Solving the Housing Crisis Means Building When No One Is Buying

Last year, Freddie Mac estimated the nation’s housing supply deficit at 3.8 million units, up from 2.5 million in 2018. Other analysts come up with different figures, but pretty much everyone agrees that the country hasn’t been building nearly enough homes to keep up with demand, especially for middle and lower-income families. The failure to build those units is the single biggest contributor to the affordability crisis that in recent years has spread from a few coastal cities to a much larger swath of the country.

Sam Khater, Freddie Mac’s chief economist, said there was an irony to what’s happening right now: The Federal Reserve is trying to snuff out inflation by increasing interest rates, which is leading to a pullback in construction, which will make housing even less affordable down the road.

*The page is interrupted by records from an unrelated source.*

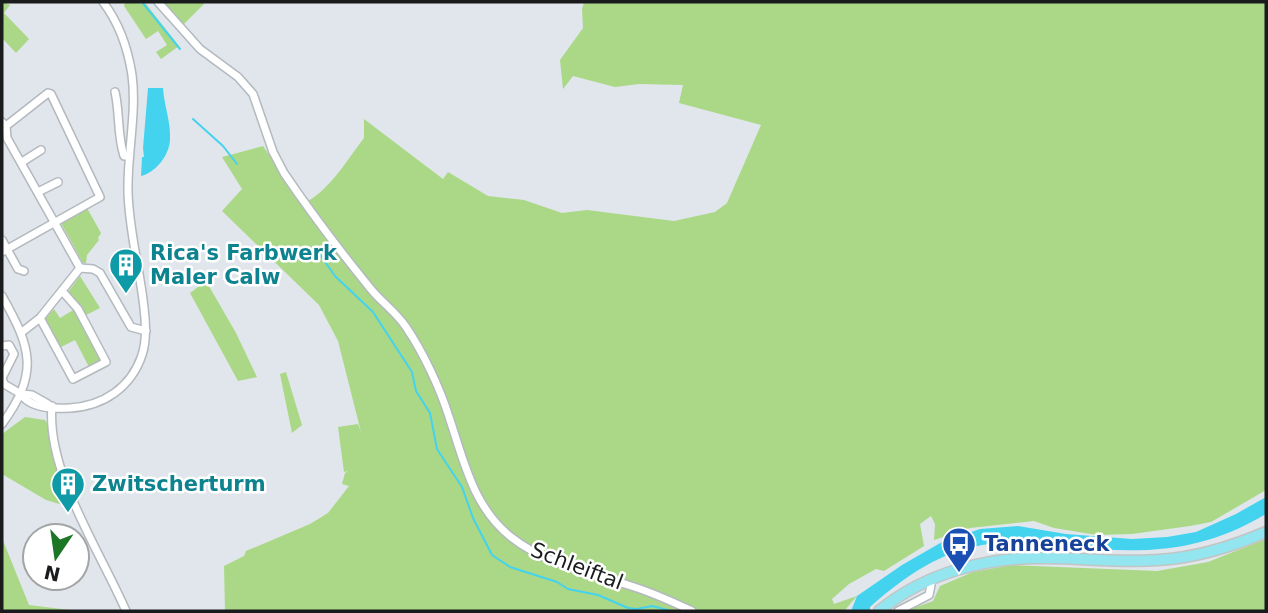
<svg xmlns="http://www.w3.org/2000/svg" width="1268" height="613" font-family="'DejaVu Sans',sans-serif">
  <rect width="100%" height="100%" fill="#e0e6eb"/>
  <!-- green -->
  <g fill="#aad886">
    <polygon points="4,2 10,5 4,13 29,39 16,53 2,38 2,4"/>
    <polygon points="125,2 146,4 179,46 161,59 156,52 167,45 158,31 146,39 124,6"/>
    <polygon points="160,2 203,2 204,4 181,27"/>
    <path d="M584 2H1266V490L1211 522 1190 526 1132 534 1097 535 1054 528 1034 521 970 528 934 540 935 524 931 516 920 524 924 546 884 571 876 569 849 584 832 599 834 604 857 596 845 610 840 611H225L224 566 244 556 246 551 310 524 328 513 349 486 342 484 345 473 348 471 344 472 338 427 358 424 361 432 338 341 319 305 222 211 242 189 222 157 263 146 302 204C328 193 347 160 364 138V119L443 179 448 172 488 196 524 200 562 213 587 210 674 221 715 212 727 203 761 125 679 103 683 85 639 84 615 87 573 76 563 89 560 60 583 28 582 9Z"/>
    <polygon points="87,208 101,233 98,238 99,240 87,255 86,263 83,263 61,223"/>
    <polygon points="80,276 100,308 86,315 68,292"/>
    <polygon points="206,281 236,333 257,377 238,381 190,293"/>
    <polygon points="54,309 60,318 75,309 102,358 100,364 90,369 75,340 59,348 45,319"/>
    <polygon points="286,372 302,425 292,433 280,374"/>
    <polygon points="25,417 45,420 47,423 52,448 66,492 63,505 46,500 2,474 2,434"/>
    <polygon points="2,538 29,605 78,611 2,611"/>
    <polygon points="1266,539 1266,611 906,611 933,601 940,586 973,572 1011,565 1157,571 1208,562"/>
  </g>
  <!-- water -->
  <g fill="#44d3ef">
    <path d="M148 88H163C164 105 171 122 170 139 170 155 155 173 141 176L142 157H144L143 148Z"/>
    <path d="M1266 497V514C1200 553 1146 554 1071 547 1036 544 999 539 965 549 929 559 897 583 870 607V611H851L857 596 902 565 942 542 980 529 1018 526 1066 534 1132 539 1167 537 1196 532 1236 514Z"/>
  </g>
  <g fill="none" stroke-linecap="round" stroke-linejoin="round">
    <!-- stream -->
    <g stroke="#44d3ef" stroke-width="2">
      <polyline points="142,2 180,49"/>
      <polyline points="193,119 223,146 237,164"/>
      <polyline points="314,246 335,276 373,312 412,372 416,391 430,413 437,449 462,487 473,518 492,555 510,567 557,582 568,589 598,595 628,608 637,609 652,606 671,611"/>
    </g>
    <!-- minor casing -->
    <g stroke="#b3b9be" stroke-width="10">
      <g id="minor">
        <path d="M158 2 200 49 238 77 253 94 273 152 284 173C311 213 340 251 370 288 381 302 396 312 406 327 423 352 440 388 449 417 464 461 473 507 511 537 545 564 589 572 628 585 651 592 671 601 692 611"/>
        <path d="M115 92C120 113 117 135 124 156H129"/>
        <polyline points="2,122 6,126 7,138 80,268 40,318 22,332"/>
        <polyline points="22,162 41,150"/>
        <polyline points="38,192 58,182"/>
        <polyline points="2,240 18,269 24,271"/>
        <polyline points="2,252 100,197 51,94 48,93 6,126"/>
        <polyline points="80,268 93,269 100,273 131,327 146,331"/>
        <path d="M2 296C32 349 39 373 2 424"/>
        <polyline points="40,318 73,379 106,362 78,309 63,292"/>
        <polyline points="2,346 9,345 14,354 2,378 4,384 21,394 32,395 48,404"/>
        <path d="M21 394C30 408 54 409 70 408 103 406 131 388 142 355 147 340 146 324 144 308 140 269 129 232 128 192 127 155 137 112 132 75 128 49 119 23 103 2"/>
        <path d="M52 406C46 471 100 551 126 611"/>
        <polyline points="898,611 929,595 931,585 930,581"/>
      </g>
    </g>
    <!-- major casing -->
    <g stroke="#c3c4c4" stroke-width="13">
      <path id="major" d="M879 611C925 573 986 557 1045 558 1082 558 1120 563 1158 560 1196 558 1231 547 1266 532"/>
    </g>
    <!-- minor -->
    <use href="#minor" stroke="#fff" stroke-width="7"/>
    <!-- major -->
    <use href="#major" stroke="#93e6f0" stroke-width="10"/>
  </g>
  <!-- icons -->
  <defs>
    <g id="building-pin" transform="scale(1.75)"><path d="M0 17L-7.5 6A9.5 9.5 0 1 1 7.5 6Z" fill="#0f9aa8" stroke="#fff"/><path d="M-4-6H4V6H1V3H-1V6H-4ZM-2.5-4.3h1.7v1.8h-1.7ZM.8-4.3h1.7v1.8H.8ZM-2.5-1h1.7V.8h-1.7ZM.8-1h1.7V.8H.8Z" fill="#fff"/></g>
    <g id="bus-pin" transform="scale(1.75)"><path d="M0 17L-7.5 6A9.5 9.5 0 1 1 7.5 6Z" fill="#1a4fb4" stroke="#fff"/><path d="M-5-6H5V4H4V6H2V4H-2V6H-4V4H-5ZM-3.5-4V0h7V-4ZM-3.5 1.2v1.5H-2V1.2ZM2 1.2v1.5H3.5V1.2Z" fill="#fff"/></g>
  </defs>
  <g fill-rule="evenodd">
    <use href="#building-pin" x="126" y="265"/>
    <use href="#building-pin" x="68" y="484"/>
    <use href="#bus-pin" x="959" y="544"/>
  </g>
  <g text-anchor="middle" stroke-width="5" stroke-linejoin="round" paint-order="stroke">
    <!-- culture labels -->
    <g font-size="21" font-weight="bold" fill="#0d838f" stroke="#fff" text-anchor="start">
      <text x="150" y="260">Rica's Farbwerk<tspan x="150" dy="24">Maler Calw</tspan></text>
      <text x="92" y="491">Zwitscherturm</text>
    </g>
    <!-- transit labels -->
    <g font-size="21" font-weight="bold" fill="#164399" stroke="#fff" text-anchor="start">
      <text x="984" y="551">Tanneneck</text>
    </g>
    <!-- street labels -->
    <g font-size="21" fill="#191b1d" stroke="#fff">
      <text transform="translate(577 566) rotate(21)" y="7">Schleiftal</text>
    </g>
  </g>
  <!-- border -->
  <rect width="1268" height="613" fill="none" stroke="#191b1d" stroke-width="7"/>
  <!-- north arrow -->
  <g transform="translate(56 557) rotate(193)"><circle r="33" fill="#ffffff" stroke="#a3a4a5" stroke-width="2"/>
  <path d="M0-5L12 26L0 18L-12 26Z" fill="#1b7726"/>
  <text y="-10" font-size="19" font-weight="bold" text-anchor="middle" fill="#191b1d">N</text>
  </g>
</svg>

In a sense, policymakers are solving the immediate cost-of-living crisis (inflation) by making the longer-run cost-of-living crisis (housing) even worse.

“It’s an unintended consequence,” Mr. Khater said.

The housing market has responded so quickly to the Fed’s actions because it is built on debt, making it ultrasensitive to interest rates. Builders borrow money to build new homes, then sell them to buyers who, for the most part, borrow 80 percent or more of the home’s cost. When banks pull back on credit by raising monthly borrowing costs, it causes buyers and builders to retreat for different versions of the same reason, which is the fear they will be left with property they can no longer afford and might be worth less than they paid for it to boot.

The slowdown in homebuilding wouldn’t have such a significant effect on the nation’s overall housing supply if builders could quickly adjust to demand, making up for the recessionary shortages during boom times. But they can’t: Housing is a hugely fragmented industry of mostly independent companies that includes developers that spend decades turning raw land into parcels that can be built upon and subcontractors that hire laborers by the hour. The system works fine when demand is strong, but deteriorates with even a modest sign of trouble and can take years to restart, creating a backlog that gets deeper each time building slows.

“It’s much easier to turn it off than to turn it on,” Mr. Palacios said.

The collapse of the housing market during the Great Recession put many smaller home builders out of business, and left the ones that survived extremely cautious. Housing starts cratered to 554,000 in 2009 from 2.1 million in 2005, then barely recovered, even as demand steadily grew. Only in the past couple years did developers finally start building at something close to their pre-bubble pace — only to slam on the brakes now that rates are rising.